(Problem details): State how many lines in these records contain the word "name", and nothing else.

(Input for this task):
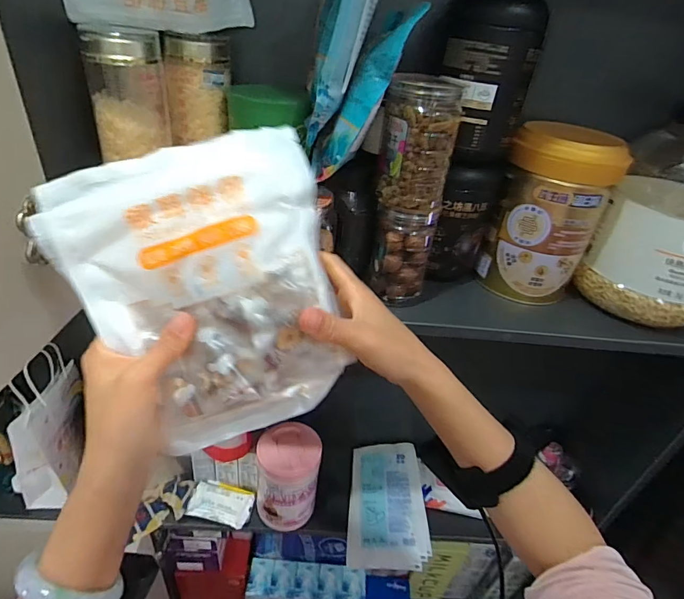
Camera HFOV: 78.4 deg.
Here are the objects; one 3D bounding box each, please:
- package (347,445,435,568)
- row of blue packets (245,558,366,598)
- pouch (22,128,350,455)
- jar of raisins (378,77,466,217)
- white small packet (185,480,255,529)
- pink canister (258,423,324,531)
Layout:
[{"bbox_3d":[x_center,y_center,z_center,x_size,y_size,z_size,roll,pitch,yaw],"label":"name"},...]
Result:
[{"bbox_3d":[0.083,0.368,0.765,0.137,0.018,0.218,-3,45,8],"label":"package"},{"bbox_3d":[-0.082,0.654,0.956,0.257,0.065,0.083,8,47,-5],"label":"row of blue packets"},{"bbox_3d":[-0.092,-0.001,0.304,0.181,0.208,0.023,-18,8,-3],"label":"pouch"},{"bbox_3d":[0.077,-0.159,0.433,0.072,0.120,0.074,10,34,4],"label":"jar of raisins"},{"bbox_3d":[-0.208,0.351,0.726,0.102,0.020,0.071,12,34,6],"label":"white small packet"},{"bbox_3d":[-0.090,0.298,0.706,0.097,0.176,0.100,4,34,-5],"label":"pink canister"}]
...
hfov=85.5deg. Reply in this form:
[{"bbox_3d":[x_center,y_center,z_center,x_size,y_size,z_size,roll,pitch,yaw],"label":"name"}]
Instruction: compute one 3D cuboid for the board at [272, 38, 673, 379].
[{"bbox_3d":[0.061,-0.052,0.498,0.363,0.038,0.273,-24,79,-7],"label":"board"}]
---
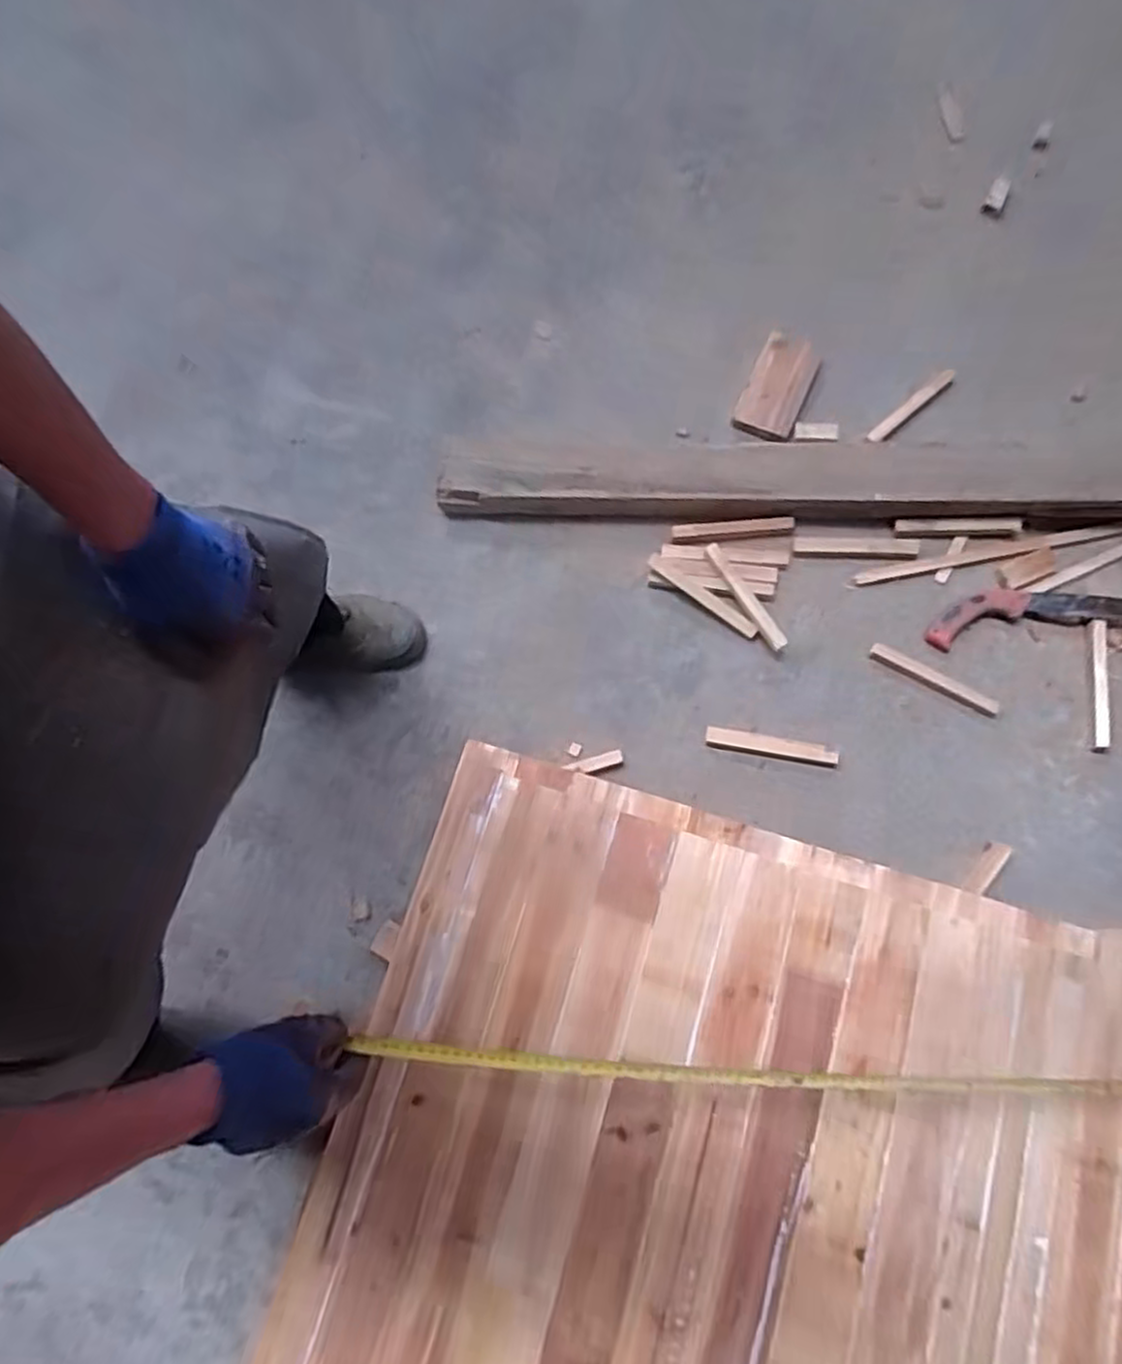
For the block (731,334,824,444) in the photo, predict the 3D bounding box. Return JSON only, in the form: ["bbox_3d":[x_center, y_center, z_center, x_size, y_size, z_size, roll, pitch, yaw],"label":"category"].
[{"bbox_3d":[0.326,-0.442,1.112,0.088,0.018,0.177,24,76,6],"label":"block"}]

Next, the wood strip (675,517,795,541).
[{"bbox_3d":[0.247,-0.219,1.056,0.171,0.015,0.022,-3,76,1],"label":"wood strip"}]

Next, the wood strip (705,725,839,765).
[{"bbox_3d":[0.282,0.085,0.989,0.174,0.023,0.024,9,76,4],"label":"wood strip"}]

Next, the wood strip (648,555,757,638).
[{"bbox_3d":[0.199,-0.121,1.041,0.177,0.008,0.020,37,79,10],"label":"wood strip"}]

(Answer for this exercise): 2